### Supplied passage
--- begin ---

NUM_INPUT_SENSORS_2D = "num_input_sensors_2D"
NUM_OUTPUT_SENSORS_1D = "num_output_sensors"
NO_VELOCITY = "no_velocity"
ALL_KEYWORDS = [NUM_DATA, NUM_INPUT_SENSORS_2D, NUM_OUTPUT_SENSORS_1D, NO_VELOCITY]
@classmethod
def from_data_directory(cls, data_dir:Path):
( num_data,
num_input_sensors_2D,
num_input_sensors_total,
num_output_sensors,
no_velocity ) = cls._extract_meta_data(data_dir)
# Fix shape of data tensors
# NOTE: If there is no velocity, c1 and c2 are identically zero;
# however, the current implementation still passes these
# variables. So for now, I'll include them as a constant,
# stored once per data point
# NOTE: output_shape includes data for u, du/dx, and du/dy
input_shape_constant = (num_data, 1)
input_shape_2D = (num_data, *num_input_sensors_2D)
input_shape_flattened = (num_data, num_input_sensors_total, 1)
output_shape = (num_data, 3)
coord_shape = (num_data, 2)
c_shape = input_shape_constant if no_velocity else input_shape_2D
# Creates empty memmapped tensors
data = cls(
f = MemoryMappedTensor.empty(input_shape_flattened, dtype=torch.float),
kappa = MemoryMappedTensor.empty(input_shape_2D, dtype=torch.float),
c1 = MemoryMappedTensor.empty(c_shape, dtype=torch.float),
c2 = MemoryMappedTensor.empty(c_shape, dtype=torch.float),
output = MemoryMappedTensor.empty(output_shape, dtype=torch.float),
sensor_coords = MemoryMappedTensor.empty(coord_shape, dtype=torch.float),
batch_size=[num_data]
)
# Locks the tensorclass and ensures that is_memmap() will return True.
data.memmap_()
# Collect data from disk
disk_dataset = cls._extract_data(data_dir)
# Populate the empty tensors from .npy files on disk.
batch = num_output_sensors // 4
dl = torch.utils.data.DataLoader(disk_dataset, batch_size=batch, num_workers=0)
i = 0
pbar = tqdm.tqdm(total=len(disk_dataset))
for c1, c2, f, kappa, output, sensor_coords in dl:
_batch = c1.shape[0]
pbar.update(_batch)
#
# =============
# PROBLEM CODE:
# =============
#
# data[i : i + _batch] = cls(
# f=f,
# c1=c1,
# c2=c2,
# kappa=kappa,
# output=output,
# sensor_coords=sensor_coords,
# batch_size=[_batch]
# )
i += _batch
return disk_dataset
@classmethod
def _extract_data(cls, data_dir:Path):
npy_dir = data_dir / "npy_data"
if not npy_dir.exists():
raise RuntimeError(
"No numpy data directory found for the dataset at %s. "
"Aborting!" % npy_dir.as_posix()
)
for filename in ["c1", "c2", "f", "kappa", "output"]:
data_path = npy_dir / ("%s.npy" % filename)

--- end ---

### Supplied data
--- begin ---

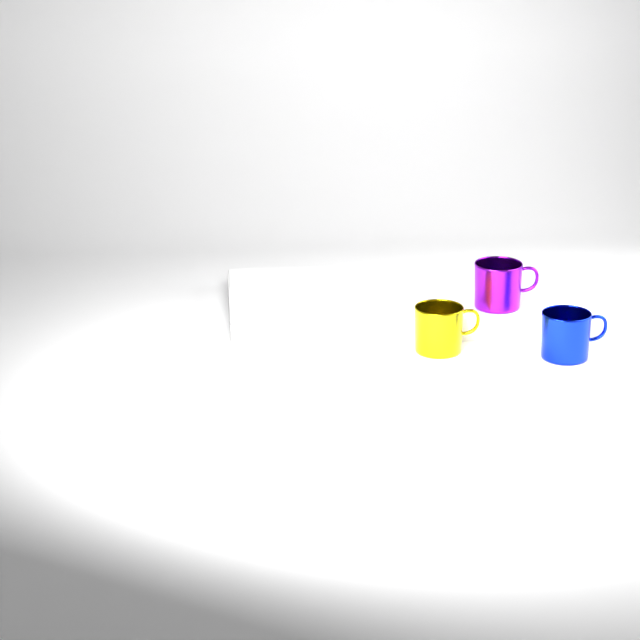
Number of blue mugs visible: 1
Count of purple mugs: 1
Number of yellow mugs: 1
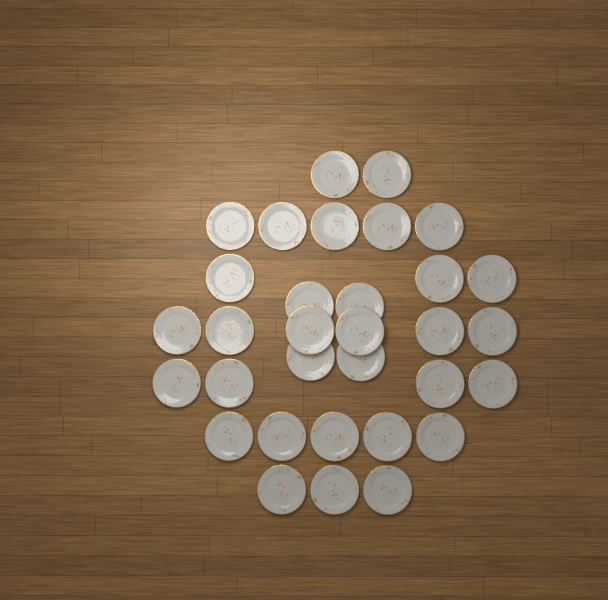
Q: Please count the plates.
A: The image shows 32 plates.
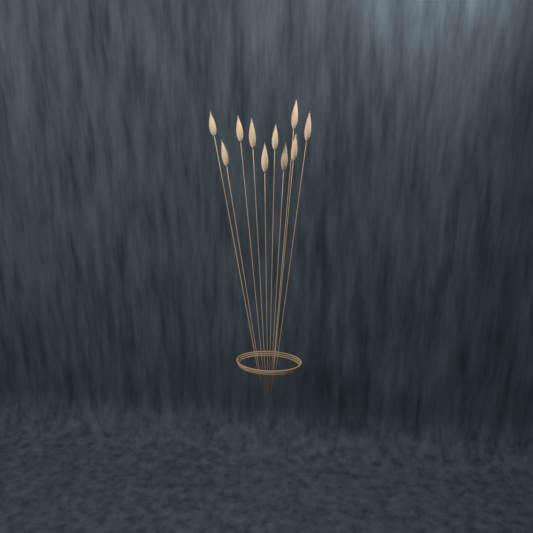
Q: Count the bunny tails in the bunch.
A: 10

--- end ---

### What you need to do
• 1. In the dataset-loading code, shorten the comment that begins "NOTE: If there is no velocity" into one plain sentence that keeps its main facts.
• 2. Extend the dataset-loading code, picking up right after its last line.
The records aren't needed for any of this.

### Results of the tasks
• 1. With no velocity, c1 and c2 are all zeros, but the code still passes them, so for now they are kept as a constant stored once per data point.

• 2.
if not data_path.exists():
raise RuntimeError(
"No numpy data file found at %s. "
"Aborting!" % data_path.as_posix()
)
c1 = torch.from_numpy(np.load(npy_dir / "c1.npy", mmap_mode="r+"))
c2 = torch.from_numpy(np.load(npy_dir / "c2.npy", mmap_mode="r+"))
f = torch.from_numpy(np.load(npy_dir / "f.npy", mmap_mode="r+"))
kappa = torch.from_numpy(np.load(npy_dir / "kappa.npy", mmap_mode="r+"))
output = torch.from_numpy(np.load(npy_dir / "output.npy", mmap_mode="r+"))
sensor_coords = torch.from_numpy(np.load(npy_dir / "sensor_coords.npy", mmap_mode="r+"))
return torch.utils.data.TensorDataset(
c1,
c2,
f,
kappa,
output,
sensor_coords
)
@classmethod
def _extract_meta_data(cls, data_dir:Path):
meta_data_file_path = data_dir / "meta.yaml"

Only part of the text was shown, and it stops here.